Berne veut un sommet Trump-Poutine-Zelensky à Genève pour deux raisons
«Je plaide pour Genève»: cette phrase du président français, Emmanuel Macron, a suscité une grande joie à Berne, et déclenché une certaine effervescence. La cheffe du gouvernement italien, Giorgia Meloni, soutient elle aussi l'idée d'un sommet sur l'Ukraine au bout du Léman. On ignore à ce stade qui y participerait: un tête-à-tête entre Vladimir Poutine et Volodymyr Zelensky? Faudrait-il aussi inviter Donald Trump?
Celui-ci a déclaré à plusieurs reprises qu'il préparait une rencontre entre les dirigeants des deux pays en guerre. Une rencontre à laquelle il compte participer. Mais, selon lui, Poutine et Zelensky devraient d'abord discuter seuls pour voir ce qu'il en ressort. Il se joindrait à eux en cas de besoin pour jouer les médiateurs.
Profiter d'évoquer les 39% avec Trump
Le Conseil fédéral et la diplomatie suisse espèrent la variante maximale: une discussion tripartite à Genève. Car ils y voient un double intérêt pour la Suisse.
- C'est l'occasion de se présenter une fois encore comme une plateforme de bons offices. L'évènement permettrait de faire le lien avec la conférence du Bürgenstock de 2024, qui s'était déroulée sans Moscou.
- Trump participe, Berne voudra aborder, dans des échanges à part, un deuxième sujet: les droits de douane.
Au sein du département fédéral de l'Economie (DFE) de Guy Parmelin, on tente de progresser rapidement sur le plan technique pour supprimer les fameux 39%. Si cela aboutit à une proposition, il faudra la soumettre à celui qui décide tout tout seul: le président des Etats-Unis.
Donald Trump demeure cependant extrêmement difficile à atteindre. Mais s'il venait à Genève, son homologue Karin Keller-Sutter pourrait provoquer une entrevue, conformément au protocole. L'entourage de la Saint-Galloise est formel:
Le DEFR, le DFAE et le DFF de Karin Keller-Sutter travaillent en étroite collaboration afin d'éliminer tous les obstacles à la tenue d'un sommet à Genève.
Mettre toutes les chances du côté de la Suisse
Les sanctions contre des personnalités russes et le mandat d'arrêt international contre Poutine constituent des obstacles potentiels. «Solutionnables», selon la Berne fédérale. En juillet déjà, des politiciens sanctionnés ont obtenu une dérogation pour participer à un congrès de l'Union interparlementaire à Genève, une démarche qui incombe à la Suisse en tant que pays hôte.

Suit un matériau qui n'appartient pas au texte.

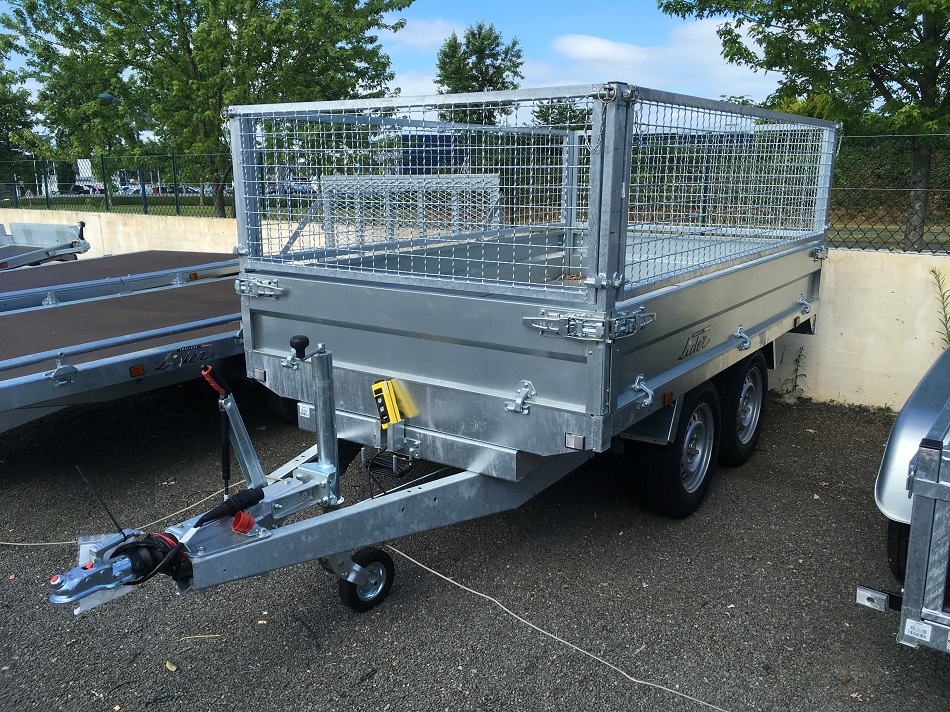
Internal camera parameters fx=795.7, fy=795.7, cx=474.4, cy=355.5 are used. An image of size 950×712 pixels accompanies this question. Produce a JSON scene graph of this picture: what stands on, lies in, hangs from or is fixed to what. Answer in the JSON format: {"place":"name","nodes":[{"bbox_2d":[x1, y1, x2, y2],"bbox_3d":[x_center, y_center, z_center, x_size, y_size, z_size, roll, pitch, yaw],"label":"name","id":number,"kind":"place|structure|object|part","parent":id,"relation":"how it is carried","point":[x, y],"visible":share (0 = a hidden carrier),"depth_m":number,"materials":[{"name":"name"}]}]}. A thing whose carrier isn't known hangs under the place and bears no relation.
{"place":"outdoors","nodes":[
{"label":"outdoors","id":0,"kind":"place"},
{"bbox_2d":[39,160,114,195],"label":"building","id":1,"kind":"structure","parent":0,"point":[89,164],"materials":[{"name":"white"}]},
{"bbox_2d":[1,195,230,217],"label":"lawn","id":2,"kind":"structure","parent":0,"point":[154,208],"materials":[{"name":"green plant"}]},
{"bbox_2d":[0,0,797,120],"label":"sky","id":3,"kind":"structure","parent":0,"point":[410,88],"materials":[{"name":"blue"}]},
{"bbox_2d":[387,18,468,48],"label":"cloud","id":4,"kind":"structure","parent":0,"point":[419,30],"materials":[{"name":"white"}]},
{"bbox_2d":[0,378,949,711],"label":"asphalt lot","id":5,"kind":"structure","parent":0,"point":[868,631],"materials":[{"name":"grey asphalt"}]},
{"bbox_2d":[0,221,89,268],"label":"trailer","id":6,"kind":"object","parent":5,"relation":"on","point":[48,252],"visible":0.65,"depth_m":9.10,"materials":[{"name":"metal"}]},
{"bbox_2d":[0,249,241,312],"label":"flatbed trailer","id":7,"kind":"object","parent":5,"relation":"on","point":[181,254],"visible":0.53,"depth_m":6.93,"materials":[{"name":"metal"}]},
{"bbox_2d":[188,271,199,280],"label":"marker light","id":8,"kind":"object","parent":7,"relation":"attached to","point":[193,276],"visible":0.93,"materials":[{"name":"orange plastic"}]},
{"bbox_2d":[0,264,246,434],"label":"flatbed trailer","id":9,"kind":"object","parent":5,"relation":"on","point":[120,310],"visible":0.65,"depth_m":4.79,"materials":[{"name":"metal"}]},
{"bbox_2d":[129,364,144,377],"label":"marker light","id":10,"kind":"object","parent":9,"relation":"attached to","point":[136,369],"visible":0.96,"depth_m":4.29,"materials":[{"name":"orange plastic"}]},
{"bbox_2d":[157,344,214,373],"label":"decal","id":11,"kind":"object","parent":9,"relation":"attached to","point":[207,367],"visible":0.97,"depth_m":4.33,"materials":[{"name":"black plastic"}]},
{"bbox_2d":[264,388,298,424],"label":"wheel","id":12,"kind":"object","parent":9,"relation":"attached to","point":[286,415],"visible":0.16,"depth_m":5.40,"materials":[{"name":"black rubber"}]},
{"bbox_2d":[1,476,249,546],"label":"rope","id":13,"kind":"object","parent":5,"relation":"on","point":[52,543],"visible":0.85,"depth_m":4.15,"materials":[{"name":"plastic"}]},
{"bbox_2d":[164,660,177,671],"bbox_3d":[-1.128,1.145,2.949,0.079,0.015,0.048,9,16,34],"label":"leaf","id":14,"kind":"object","parent":5,"relation":"on","point":[168,665],"visible":0.95,"depth_m":2.94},
{"bbox_2d":[178,634,222,640],"bbox_3d":[-1.083,1.109,3.143,0.192,0.015,0.038,-1,13,-4],"label":"twig","id":15,"kind":"object","parent":5,"relation":"on","point":[197,637],"visible":0.95,"depth_m":3.14,"materials":[{"name":"beige plant"}]},
{"bbox_2d":[45,80,836,628],"bbox_3d":[0.512,-0.174,4.384,2.037,2.010,5.101,9,16,34],"label":"utility trailer","id":16,"kind":"object","parent":5,"relation":"on","point":[415,443],"visible":0.92,"depth_m":3.38,"materials":[{"name":"metal"}]},
{"bbox_2d":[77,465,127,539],"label":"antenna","id":17,"kind":"object","parent":16,"relation":"attached to","point":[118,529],"visible":0.92,"depth_m":2.54,"materials":[{"name":"black plastic"}]},
{"bbox_2d":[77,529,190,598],"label":"trailer hitch","id":18,"kind":"object","parent":16,"relation":"attached to","point":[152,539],"visible":0.71,"depth_m":2.51,"materials":[{"name":"silver metal"}]},
{"bbox_2d":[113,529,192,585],"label":"cable","id":19,"kind":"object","parent":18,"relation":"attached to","point":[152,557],"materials":[{"name":"black rubber"}]},
{"bbox_2d":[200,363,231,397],"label":"handle","id":20,"kind":"object","parent":16,"relation":"attached to","point":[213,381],"visible":0.97,"depth_m":2.92,"materials":[{"name":"red plastic"}]},
{"bbox_2d":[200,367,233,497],"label":"lever","id":21,"kind":"object","parent":16,"relation":"attached to","point":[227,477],"visible":0.98,"depth_m":2.82,"materials":[{"name":"black plastic"}]},
{"bbox_2d":[230,511,255,534],"bbox_3d":[-0.793,0.563,2.705,0.082,0.079,0.082,9,16,34],"label":"red cap","id":22,"kind":"object","parent":16,"relation":"attached to","point":[248,519],"visible":0.94,"depth_m":2.68,"materials":[{"name":"red plastic"}]},
{"bbox_2d":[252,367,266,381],"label":"marker light","id":23,"kind":"object","parent":16,"relation":"attached to","point":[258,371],"visible":0.97,"depth_m":3.92,"materials":[{"name":"white plastic"}]},
{"bbox_2d":[290,335,308,361],"bbox_3d":[-0.674,-0.037,3.058,0.079,0.092,0.067,9,16,34],"label":"black knob","id":24,"kind":"object","parent":16,"relation":"attached to","point":[301,342],"visible":0.98,"depth_m":3.04,"materials":[{"name":"black plastic"}]},
{"bbox_2d":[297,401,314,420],"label":"label","id":25,"kind":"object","parent":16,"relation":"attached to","point":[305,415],"visible":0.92,"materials":[{"name":"white paper"}]},
{"bbox_2d":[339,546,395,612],"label":"jockey wheel","id":26,"kind":"object","parent":16,"relation":"attached to","point":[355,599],"visible":0.82,"depth_m":3.26,"materials":[{"name":"black rubber"}]},
{"bbox_2d":[372,379,405,432],"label":"remote control","id":27,"kind":"object","parent":16,"relation":"attached to","point":[380,385],"visible":0.95,"depth_m":3.20,"materials":[{"name":"yellow plastic"}]},
{"label":"latch","id":28,"kind":"part","parent":16,"relation":"part of","materials":[{"name":"silver metal"}]},
{"bbox_2d":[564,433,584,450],"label":"reflector","id":29,"kind":"object","parent":16,"relation":"attached to","point":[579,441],"visible":0.93,"depth_m":3.00,"materials":[{"name":"white plastic"}]},
{"label":"hinge","id":30,"kind":"part","parent":16,"relation":"part of","materials":[{"name":"silver metal"}]},
{"label":"latch","id":31,"kind":"part","parent":16,"relation":"part of","materials":[{"name":"silver metal"}]},
{"bbox_2d":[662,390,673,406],"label":"marker light","id":32,"kind":"object","parent":16,"relation":"attached to","point":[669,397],"visible":0.93,"depth_m":3.50,"materials":[{"name":"orange plastic"}]},
{"bbox_2d":[636,384,718,519],"bbox_3d":[1.068,0.483,4.068,0.227,0.694,0.668,9,16,34],"label":"wheel","id":33,"kind":"object","parent":16,"relation":"attached to","point":[671,499],"visible":0.93,"depth_m":3.94,"materials":[{"name":"black rubber"}]},
{"bbox_2d":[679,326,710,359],"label":"decal","id":34,"kind":"object","parent":16,"relation":"attached to","point":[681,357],"visible":0.97,"depth_m":3.79,"materials":[{"name":"black plastic"}]},
{"label":"latch","id":35,"kind":"part","parent":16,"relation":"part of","materials":[{"name":"silver metal"}]},
{"bbox_2d":[716,355,767,467],"bbox_3d":[1.633,0.317,4.864,0.209,0.681,0.634,9,16,34],"label":"wheel","id":36,"kind":"object","parent":16,"relation":"attached to","point":[734,385],"visible":0.86,"depth_m":4.72,"materials":[{"name":"black rubber"}]},
{"label":"latch","id":37,"kind":"part","parent":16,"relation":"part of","materials":[{"name":"silver metal"}]},
{"bbox_2d":[388,545,732,711],"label":"rope","id":38,"kind":"object","parent":5,"relation":"on","point":[535,627],"visible":0.98,"depth_m":3.18,"materials":[{"name":"plastic"}]},
{"bbox_2d":[780,346,807,402],"bbox_3d":[2.473,0.148,6.137,0.257,0.470,0.309,9,16,34],"label":"weed","id":39,"kind":"object","parent":5,"relation":"on","point":[795,385],"visible":0.92,"depth_m":6.15,"materials":[{"name":"green plant"}]},
{"bbox_2d":[860,343,949,653],"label":"trailer","id":40,"kind":"object","parent":5,"relation":"on","point":[939,491],"visible":0.98,"depth_m":2.46,"materials":[{"name":"metal"}]},
{"bbox_2d":[886,518,909,581],"bbox_3d":[1.851,0.663,3.244,0.218,0.514,0.416,9,16,34],"label":"wheel","id":41,"kind":"object","parent":40,"relation":"attached to","point":[890,537],"visible":0.3,"depth_m":3.20,"materials":[{"name":"black rubber"}]},
{"bbox_2d":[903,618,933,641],"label":"label","id":42,"kind":"object","parent":40,"relation":"attached to","point":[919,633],"visible":0.93,"depth_m":2.43,"materials":[{"name":"white paper"}]},
{"bbox_2d":[930,270,949,346],"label":"weed","id":43,"kind":"object","parent":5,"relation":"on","point":[939,282],"visible":0.73,"depth_m":5.68,"materials":[{"name":"green plant"}]},
{"bbox_2d":[0,208,949,412],"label":"concrete wall","id":44,"kind":"structure","parent":0,"point":[925,276],"depth_m":6.25,"materials":[{"name":"white concrete"}]},
{"bbox_2d":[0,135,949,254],"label":"chain-link fence","id":45,"kind":"object","parent":44,"relation":"attached to","point":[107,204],"visible":0.64,"depth_m":8.13,"materials":[{"name":"metal"}]},
{"bbox_2d":[399,126,761,174],"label":"building","id":46,"kind":"structure","parent":0,"point":[421,164],"depth_m":21.83,"materials":[{"name":"blue"}]},
{"bbox_2d":[544,22,774,98],"label":"cloud","id":47,"kind":"structure","parent":0,"point":[577,44],"materials":[{"name":"white"}]},
{"bbox_2d":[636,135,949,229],"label":"hedge","id":48,"kind":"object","parent":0,"point":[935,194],"visible":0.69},
{"bbox_2d":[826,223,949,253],"label":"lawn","id":49,"kind":"structure","parent":0,"point":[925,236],"materials":[{"name":"green plant"}]},
{"label":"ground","id":50,"kind":"structure","parent":0},
{"bbox_2d":[0,30,42,182],"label":"tree","id":51,"kind":"object","parent":50,"relation":"on","point":[0,68],"visible":0.74,"depth_m":32.53,"materials":[{"name":"green plant"}]},
{"bbox_2d":[63,183,103,195],"label":"car","id":52,"kind":"object","parent":50,"relation":"on","point":[75,190],"visible":0.53,"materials":[{"name":"white metal"}]},
{"bbox_2d":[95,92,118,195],"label":"lamp post","id":53,"kind":"object","parent":50,"relation":"on","point":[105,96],"visible":0.5,"depth_m":25.75,"materials":[{"name":"metal"}]},
{"bbox_2d":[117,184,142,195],"label":"car","id":54,"kind":"object","parent":50,"relation":"on","point":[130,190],"visible":0.49,"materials":[{"name":"white metal"}]},
{"bbox_2d":[167,185,200,195],"label":"car","id":55,"kind":"object","parent":50,"relation":"on","point":[187,190],"visible":0.43,"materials":[{"name":"metal"}]},
{"bbox_2d":[2,0,413,215],"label":"tree","id":56,"kind":"object","parent":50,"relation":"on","point":[280,46],"visible":0.95,"depth_m":18.04,"materials":[{"name":"green plant"}]},
{"bbox_2d":[314,173,502,248],"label":"mesh panel","id":57,"kind":"object","parent":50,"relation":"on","point":[449,180],"visible":0.48,"depth_m":8.89,"materials":[{"name":"metal"}]},
{"bbox_2d":[434,24,524,125],"bbox_3d":[0.156,-9.718,33.625,4.038,8.063,4.212,0,13,0],"label":"tree","id":58,"kind":"object","parent":50,"relation":"on","point":[480,84],"visible":0.68,"depth_m":32.57,"materials":[{"name":"green plant"}]},
{"bbox_2d":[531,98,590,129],"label":"tree","id":59,"kind":"object","parent":50,"relation":"on","point":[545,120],"visible":0.32,"depth_m":28.87,"materials":[{"name":"green plant"}]},
{"bbox_2d":[658,0,949,252],"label":"tree","id":60,"kind":"object","parent":50,"relation":"on","point":[880,74],"visible":0.97,"depth_m":10.89,"materials":[{"name":"green plant"}]}
]}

Il en va de même pour le mandat d'arrêt contre Poutine: en principe, il devrait être appréhendé, mais il bénéficie en réalité de l'immunité pendant la durée d'un sommet. Le DFAE a garanti à Moscou et à Washington que Poutine pourrait entrer et sortir librement du pays.
Moscou perçoit la Suisse comme une «partie belligérante» et cela constitue un inconvénient. Car Berne a largement repris les sanctions décrétées par Bruxelles depuis l'invasion de l'Ukraine.
Mais, selon nos informations, le Conseil fédéral est à pied d'œuvre pour apaiser le Kremlin. L'administration prépare la reprise du 18e paquet de sanctions européennes. 14 personnes et 41 entreprises et organisations ont été rajoutées à la liste de sanctions, à l'initiative du département fédéral de l'Economie.
Pas encore de décision du Conseil fédéral
Mais ces nouvelles sanctions comprennent d'autres mesures dans les domaines du commerce des marchandises, des finances et de l'énergie. Leur mise en œuvre nécessite une décision gouvernementale qui se fait attendre. Rien ne laisse penser que le Conseil fédéral rejettera d'emblée les sanctions. Selon un proche du dossier:
Mais le Conseil fédéral pourrait jouer la montre. Il n'a pas abordé la question lors de sa séance de mercredi. La vice-chancelière Nicole Lamon l'a confirmé. Selon certaines de nos sources, il vaudrait mieux attendre avant une décision. De quoi envoyer un signal positif à Vladimir Poutine.